Dia mengatakan bahwa tawaran dari pejabat UE untuk memajukan pembicaraan tentang kesepakatan perdagangan dengan Malaysia akan bergantung pada tindakan apa yang diambil UE untuk meningkatkan perlakuan terhadap petani kecilnya.

Intervensi oleh kedua menteri tersebut adalah yang terbaru dari serangkaian perselisihan perdagangan antara negara-negara Asia Tenggara dan UE. Kedua belah pihak memiliki perselisihan terbuka dengan pihak lain yang sedang ditinjau oleh Organisasi Perdagangan Dunia.

Joint Mission Indonesia dan Malaysia ke Uni Eropa yang berlangsung pada 30 – 31 Mei 2023 di Brussels, Belgia, bertujuan untuk menyampaikan concern kedua negara mengenai European Union Deforestation Free Regulation (EUDR) yang dipandang dapat menghambat akses pasar komoditas kelapa sawit ke pasar Uni Eropa dan merugikan para petani kecil (smallholders) yang akan terbebani dengan persyaratan regulasi EUDR dimaksud.

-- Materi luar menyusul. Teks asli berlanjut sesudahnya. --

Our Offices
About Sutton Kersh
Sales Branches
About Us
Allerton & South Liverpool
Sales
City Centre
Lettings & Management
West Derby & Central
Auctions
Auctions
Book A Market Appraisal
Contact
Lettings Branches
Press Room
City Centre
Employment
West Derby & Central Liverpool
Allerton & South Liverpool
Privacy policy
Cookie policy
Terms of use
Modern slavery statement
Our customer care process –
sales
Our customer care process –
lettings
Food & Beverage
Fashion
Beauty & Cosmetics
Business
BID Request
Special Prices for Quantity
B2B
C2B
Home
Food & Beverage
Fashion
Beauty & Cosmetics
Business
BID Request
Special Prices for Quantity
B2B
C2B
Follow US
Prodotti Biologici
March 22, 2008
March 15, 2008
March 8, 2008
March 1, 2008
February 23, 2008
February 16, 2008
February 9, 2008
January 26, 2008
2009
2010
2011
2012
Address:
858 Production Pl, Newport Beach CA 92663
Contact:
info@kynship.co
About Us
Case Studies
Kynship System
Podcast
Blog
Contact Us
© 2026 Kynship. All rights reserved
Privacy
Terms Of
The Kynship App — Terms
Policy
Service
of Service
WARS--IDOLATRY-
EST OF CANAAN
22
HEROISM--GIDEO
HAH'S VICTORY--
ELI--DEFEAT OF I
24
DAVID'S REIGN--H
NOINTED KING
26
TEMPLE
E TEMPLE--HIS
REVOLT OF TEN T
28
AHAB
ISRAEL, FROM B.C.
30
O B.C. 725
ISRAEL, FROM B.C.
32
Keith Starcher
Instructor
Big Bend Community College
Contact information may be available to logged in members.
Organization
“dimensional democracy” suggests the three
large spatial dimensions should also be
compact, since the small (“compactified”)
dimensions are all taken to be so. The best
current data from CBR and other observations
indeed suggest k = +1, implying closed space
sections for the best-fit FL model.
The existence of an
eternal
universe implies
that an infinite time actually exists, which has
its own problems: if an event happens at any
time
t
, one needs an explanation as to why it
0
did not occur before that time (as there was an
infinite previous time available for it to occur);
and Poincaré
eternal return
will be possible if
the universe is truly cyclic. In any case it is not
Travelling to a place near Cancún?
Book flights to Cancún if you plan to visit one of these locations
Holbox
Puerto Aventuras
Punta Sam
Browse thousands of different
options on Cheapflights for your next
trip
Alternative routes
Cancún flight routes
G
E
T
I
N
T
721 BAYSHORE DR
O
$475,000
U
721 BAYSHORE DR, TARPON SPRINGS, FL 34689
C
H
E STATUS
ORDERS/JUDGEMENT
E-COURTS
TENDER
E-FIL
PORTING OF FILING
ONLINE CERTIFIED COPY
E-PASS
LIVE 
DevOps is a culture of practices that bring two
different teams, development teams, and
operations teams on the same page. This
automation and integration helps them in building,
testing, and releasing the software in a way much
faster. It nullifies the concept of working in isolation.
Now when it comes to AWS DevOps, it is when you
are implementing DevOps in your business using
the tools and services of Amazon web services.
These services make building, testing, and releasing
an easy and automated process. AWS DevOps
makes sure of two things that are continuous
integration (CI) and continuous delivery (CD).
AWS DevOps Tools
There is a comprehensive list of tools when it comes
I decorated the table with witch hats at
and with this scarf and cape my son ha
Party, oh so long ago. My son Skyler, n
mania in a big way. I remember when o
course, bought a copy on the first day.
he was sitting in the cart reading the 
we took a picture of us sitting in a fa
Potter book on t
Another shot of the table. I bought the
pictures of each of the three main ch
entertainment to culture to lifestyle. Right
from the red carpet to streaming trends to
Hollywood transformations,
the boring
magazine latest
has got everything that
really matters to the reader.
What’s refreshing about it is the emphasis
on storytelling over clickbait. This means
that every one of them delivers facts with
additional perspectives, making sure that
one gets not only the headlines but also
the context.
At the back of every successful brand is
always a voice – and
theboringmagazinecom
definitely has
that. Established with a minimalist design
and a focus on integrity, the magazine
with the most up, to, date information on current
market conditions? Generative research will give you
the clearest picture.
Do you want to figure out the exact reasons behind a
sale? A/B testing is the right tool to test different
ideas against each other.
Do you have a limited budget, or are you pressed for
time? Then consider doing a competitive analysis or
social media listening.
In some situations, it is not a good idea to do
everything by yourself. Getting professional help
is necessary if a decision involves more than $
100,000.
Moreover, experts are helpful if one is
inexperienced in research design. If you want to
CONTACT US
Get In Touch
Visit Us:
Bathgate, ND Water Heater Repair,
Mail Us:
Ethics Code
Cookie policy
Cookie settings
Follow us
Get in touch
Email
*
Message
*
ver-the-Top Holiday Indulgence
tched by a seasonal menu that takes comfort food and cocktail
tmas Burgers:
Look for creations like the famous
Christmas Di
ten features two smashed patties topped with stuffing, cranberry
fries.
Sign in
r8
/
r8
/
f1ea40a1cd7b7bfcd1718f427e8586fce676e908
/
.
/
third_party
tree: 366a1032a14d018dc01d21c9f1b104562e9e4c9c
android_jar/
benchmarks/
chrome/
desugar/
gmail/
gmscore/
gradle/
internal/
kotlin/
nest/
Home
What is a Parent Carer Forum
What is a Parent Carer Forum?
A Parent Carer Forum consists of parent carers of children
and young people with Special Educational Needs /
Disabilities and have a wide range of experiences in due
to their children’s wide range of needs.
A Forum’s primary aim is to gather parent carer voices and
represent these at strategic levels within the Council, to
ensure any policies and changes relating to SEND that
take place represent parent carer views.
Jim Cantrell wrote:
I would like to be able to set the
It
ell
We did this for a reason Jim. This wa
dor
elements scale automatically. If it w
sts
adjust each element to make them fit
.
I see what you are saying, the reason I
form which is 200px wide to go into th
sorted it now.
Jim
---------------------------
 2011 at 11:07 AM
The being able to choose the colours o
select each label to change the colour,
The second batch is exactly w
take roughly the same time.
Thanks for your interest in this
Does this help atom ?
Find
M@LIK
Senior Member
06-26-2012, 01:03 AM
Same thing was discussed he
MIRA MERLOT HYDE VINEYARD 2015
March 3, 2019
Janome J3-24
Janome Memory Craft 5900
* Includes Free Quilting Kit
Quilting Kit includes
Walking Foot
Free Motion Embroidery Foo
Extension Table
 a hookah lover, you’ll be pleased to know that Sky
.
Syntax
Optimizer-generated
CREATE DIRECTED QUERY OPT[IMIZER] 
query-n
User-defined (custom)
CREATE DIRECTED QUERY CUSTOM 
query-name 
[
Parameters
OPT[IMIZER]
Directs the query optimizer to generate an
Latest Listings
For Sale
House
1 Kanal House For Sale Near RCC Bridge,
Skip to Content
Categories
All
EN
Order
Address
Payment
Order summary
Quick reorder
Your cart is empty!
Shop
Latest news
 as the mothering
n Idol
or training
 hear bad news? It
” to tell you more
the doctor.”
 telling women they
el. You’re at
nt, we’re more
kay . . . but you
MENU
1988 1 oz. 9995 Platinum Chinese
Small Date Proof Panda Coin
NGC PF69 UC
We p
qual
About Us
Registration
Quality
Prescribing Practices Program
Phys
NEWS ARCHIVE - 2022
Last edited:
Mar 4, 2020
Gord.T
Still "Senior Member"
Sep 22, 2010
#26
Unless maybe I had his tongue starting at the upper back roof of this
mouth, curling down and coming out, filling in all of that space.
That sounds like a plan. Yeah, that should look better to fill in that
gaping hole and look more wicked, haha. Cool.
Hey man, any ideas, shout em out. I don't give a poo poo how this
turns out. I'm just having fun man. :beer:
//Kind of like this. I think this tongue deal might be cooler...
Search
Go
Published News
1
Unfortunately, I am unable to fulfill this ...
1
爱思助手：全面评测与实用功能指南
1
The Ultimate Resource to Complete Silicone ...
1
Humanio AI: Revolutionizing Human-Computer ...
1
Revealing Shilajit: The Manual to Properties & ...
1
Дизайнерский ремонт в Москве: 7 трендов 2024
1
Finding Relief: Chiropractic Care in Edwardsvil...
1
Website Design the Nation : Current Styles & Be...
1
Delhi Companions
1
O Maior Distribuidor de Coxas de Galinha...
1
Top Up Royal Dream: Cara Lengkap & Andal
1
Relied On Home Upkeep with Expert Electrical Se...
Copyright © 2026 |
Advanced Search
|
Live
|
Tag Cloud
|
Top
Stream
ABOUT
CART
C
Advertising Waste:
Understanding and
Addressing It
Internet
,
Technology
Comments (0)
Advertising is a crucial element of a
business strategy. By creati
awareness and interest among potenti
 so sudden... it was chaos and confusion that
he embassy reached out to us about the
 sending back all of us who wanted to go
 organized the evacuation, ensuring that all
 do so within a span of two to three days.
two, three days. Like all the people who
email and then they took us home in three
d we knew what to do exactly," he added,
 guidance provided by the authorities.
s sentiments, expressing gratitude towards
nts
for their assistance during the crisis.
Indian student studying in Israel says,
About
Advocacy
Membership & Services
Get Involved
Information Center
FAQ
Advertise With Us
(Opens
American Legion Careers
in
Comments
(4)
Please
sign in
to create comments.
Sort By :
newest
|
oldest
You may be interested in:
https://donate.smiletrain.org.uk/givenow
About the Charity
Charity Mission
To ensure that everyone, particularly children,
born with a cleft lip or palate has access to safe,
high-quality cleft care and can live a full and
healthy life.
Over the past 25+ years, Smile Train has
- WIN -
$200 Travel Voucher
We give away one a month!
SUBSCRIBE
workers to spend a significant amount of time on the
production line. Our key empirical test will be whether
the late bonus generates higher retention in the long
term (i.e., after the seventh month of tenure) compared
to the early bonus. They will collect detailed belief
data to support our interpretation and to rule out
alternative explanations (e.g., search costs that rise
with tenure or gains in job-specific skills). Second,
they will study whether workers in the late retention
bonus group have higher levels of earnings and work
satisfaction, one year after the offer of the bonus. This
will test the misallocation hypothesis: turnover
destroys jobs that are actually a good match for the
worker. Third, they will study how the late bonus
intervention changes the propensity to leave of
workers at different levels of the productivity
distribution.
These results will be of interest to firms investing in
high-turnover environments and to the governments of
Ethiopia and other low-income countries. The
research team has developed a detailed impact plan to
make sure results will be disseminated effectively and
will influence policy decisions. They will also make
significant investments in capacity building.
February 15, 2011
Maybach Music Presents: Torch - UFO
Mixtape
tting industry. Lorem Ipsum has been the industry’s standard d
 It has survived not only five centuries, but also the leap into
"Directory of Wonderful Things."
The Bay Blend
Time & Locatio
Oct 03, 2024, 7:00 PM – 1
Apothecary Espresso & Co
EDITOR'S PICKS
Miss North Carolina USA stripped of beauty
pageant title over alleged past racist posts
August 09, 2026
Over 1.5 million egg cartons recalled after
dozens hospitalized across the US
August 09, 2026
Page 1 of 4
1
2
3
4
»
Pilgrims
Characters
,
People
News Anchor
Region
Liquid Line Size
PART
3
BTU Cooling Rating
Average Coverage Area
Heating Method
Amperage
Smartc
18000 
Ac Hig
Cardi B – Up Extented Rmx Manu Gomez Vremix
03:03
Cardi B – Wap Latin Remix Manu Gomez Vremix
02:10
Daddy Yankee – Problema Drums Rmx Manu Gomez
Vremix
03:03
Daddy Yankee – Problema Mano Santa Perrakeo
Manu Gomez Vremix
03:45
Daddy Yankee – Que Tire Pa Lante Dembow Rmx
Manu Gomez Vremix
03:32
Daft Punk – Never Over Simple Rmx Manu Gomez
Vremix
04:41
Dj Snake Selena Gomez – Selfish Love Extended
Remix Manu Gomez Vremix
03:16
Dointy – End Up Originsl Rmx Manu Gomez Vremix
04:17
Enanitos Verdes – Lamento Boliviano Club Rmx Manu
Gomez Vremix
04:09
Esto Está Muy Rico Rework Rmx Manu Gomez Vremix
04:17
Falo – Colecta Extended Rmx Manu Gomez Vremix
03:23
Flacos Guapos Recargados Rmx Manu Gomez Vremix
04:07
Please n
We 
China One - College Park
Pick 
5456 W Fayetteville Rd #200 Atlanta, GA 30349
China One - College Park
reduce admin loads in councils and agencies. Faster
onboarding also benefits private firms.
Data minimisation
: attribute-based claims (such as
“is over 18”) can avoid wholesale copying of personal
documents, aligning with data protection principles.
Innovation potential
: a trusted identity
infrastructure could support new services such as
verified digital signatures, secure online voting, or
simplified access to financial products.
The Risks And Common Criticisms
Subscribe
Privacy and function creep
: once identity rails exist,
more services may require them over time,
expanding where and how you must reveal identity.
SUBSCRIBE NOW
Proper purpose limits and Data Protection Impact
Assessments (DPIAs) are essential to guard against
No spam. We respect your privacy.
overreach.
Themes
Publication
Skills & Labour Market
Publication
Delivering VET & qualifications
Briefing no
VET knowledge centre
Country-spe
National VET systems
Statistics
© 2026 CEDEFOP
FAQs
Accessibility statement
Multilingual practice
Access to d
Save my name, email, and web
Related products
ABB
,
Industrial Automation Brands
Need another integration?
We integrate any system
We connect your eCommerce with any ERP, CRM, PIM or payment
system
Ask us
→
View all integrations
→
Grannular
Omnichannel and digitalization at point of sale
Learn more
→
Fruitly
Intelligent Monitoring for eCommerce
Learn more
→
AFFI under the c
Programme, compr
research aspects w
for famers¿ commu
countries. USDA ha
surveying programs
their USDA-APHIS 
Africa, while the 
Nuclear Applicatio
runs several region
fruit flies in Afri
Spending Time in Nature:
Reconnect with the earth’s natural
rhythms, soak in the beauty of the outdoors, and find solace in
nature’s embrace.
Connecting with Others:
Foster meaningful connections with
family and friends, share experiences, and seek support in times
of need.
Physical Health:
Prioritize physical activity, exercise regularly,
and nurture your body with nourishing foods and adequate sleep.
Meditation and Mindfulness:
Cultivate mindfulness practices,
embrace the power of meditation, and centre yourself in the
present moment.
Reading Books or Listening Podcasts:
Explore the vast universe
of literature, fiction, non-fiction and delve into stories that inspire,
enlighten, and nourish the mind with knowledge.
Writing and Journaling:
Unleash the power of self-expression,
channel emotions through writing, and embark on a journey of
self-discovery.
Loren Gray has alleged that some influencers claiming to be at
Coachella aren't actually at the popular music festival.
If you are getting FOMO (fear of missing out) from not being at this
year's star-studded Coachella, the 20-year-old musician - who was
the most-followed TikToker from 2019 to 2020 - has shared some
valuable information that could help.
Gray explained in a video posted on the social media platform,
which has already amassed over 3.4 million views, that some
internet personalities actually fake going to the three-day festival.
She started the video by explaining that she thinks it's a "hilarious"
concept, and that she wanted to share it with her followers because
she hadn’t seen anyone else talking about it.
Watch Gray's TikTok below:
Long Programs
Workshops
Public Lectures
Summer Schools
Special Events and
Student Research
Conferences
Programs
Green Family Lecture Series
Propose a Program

Kegiatan utama Joint Mission yang dipimpin Menteri Koordinator Bidang Perekonomian RI Airlangga Hartarto dan Deputy Prime Minister/Minister of Plantation and Commodities of Malaysia Dato’ Sri Haji Fadillah Bin Haji Yusof adalah pertemuan dengan beberapa pejabat kunci Uni Eropa, di antaranya High Representative of the European Union for Foreign Affairs and Security Policy, Josep Borrell-Fontelles; Commissioner for the Environment, Oceans and Fisheries, Virginijus Sinkevicius; Executive Vice President–European Green Deal and Commissioner for Climate Action Policy, Frans Timmermans; Vice President of the European Parliament MEP, Heidi Hautala; serta Chair of International Trade/INTA Committee MEP, Bernd Lange.

Dalam pertemuan tersebut, hal yang dibahas antara lain menyangkut implementasi atau dampak dari EUDR terhadap akses pasar kelapa sawit ke Uni Eropa, penerapan country benchmarking (penerapan label high risk, standard, dan low risk kepada negara tertentu yang dinilai akan merusak citra), Geolocation Data (membebani smallholders dan isu keamanan data), pengakuan standar nasional/internasional sektor kelapa sawit sebagai langkah mitigasi dari EUDR (RSPO, ISPO dan MSPO), compatibility EUDR terhadap ketentuan WTO, serta komitmen Indonesia dan Malaysia dalam perlindungan hak-hak pekerja sesuai Konvensi ILO.